## Written exercise
Can you lay out every line of the records below as a JSON list of strings, one string per line, with blank lines left out and the pictures omitted?

(Records taken from a collection)
↓

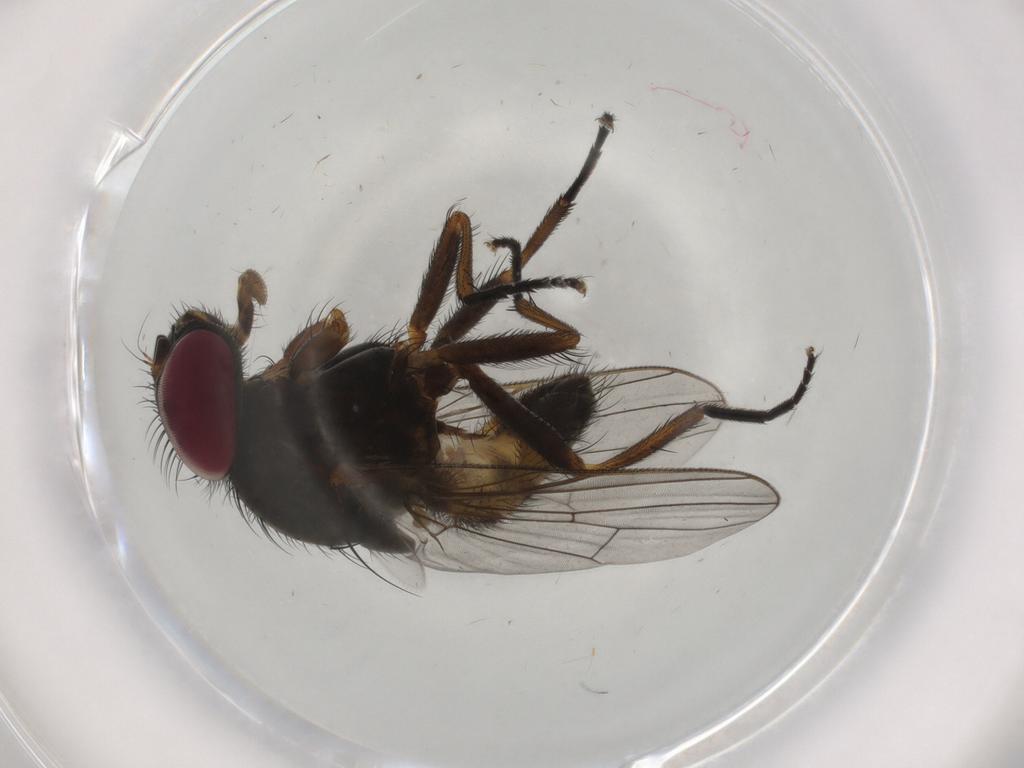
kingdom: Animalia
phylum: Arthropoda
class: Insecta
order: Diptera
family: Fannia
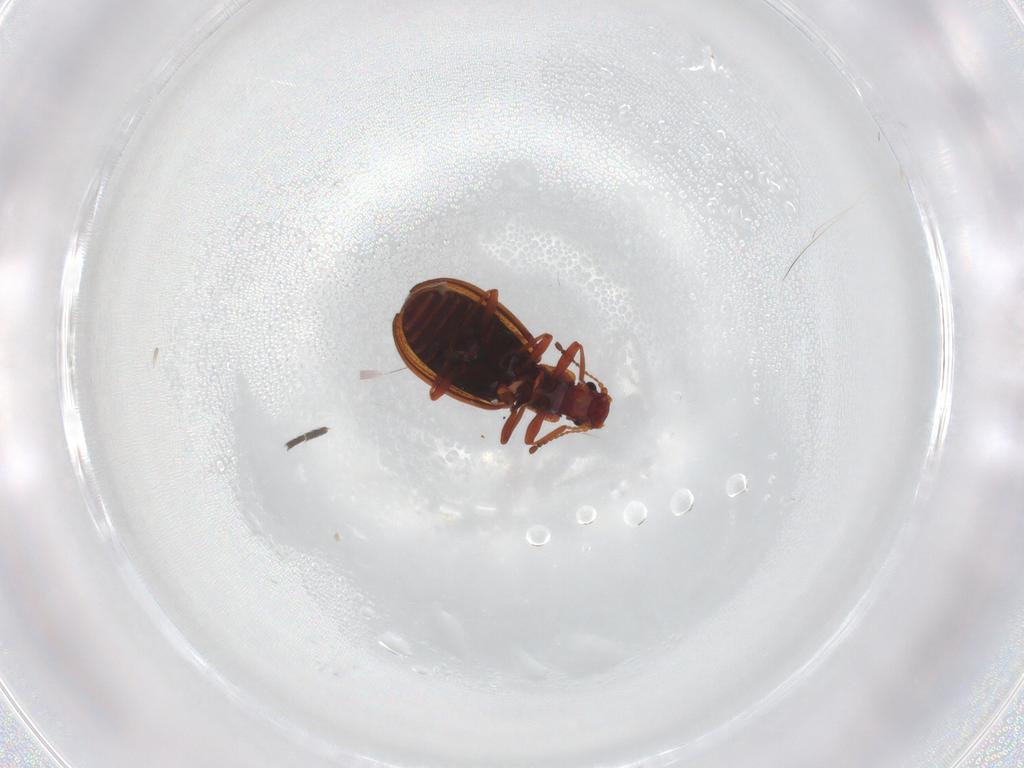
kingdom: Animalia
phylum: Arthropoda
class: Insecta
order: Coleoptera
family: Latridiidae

↑

## Result of the task
[
  "kingdom: Animalia",
  "phylum: Arthropoda",
  "class: Insecta",
  "order: Diptera",
  "family: Fannia",
  "kingdom: Animalia",
  "phylum: Arthropoda",
  "class: Insecta",
  "order: Coleoptera",
  "family: Latridiidae"
]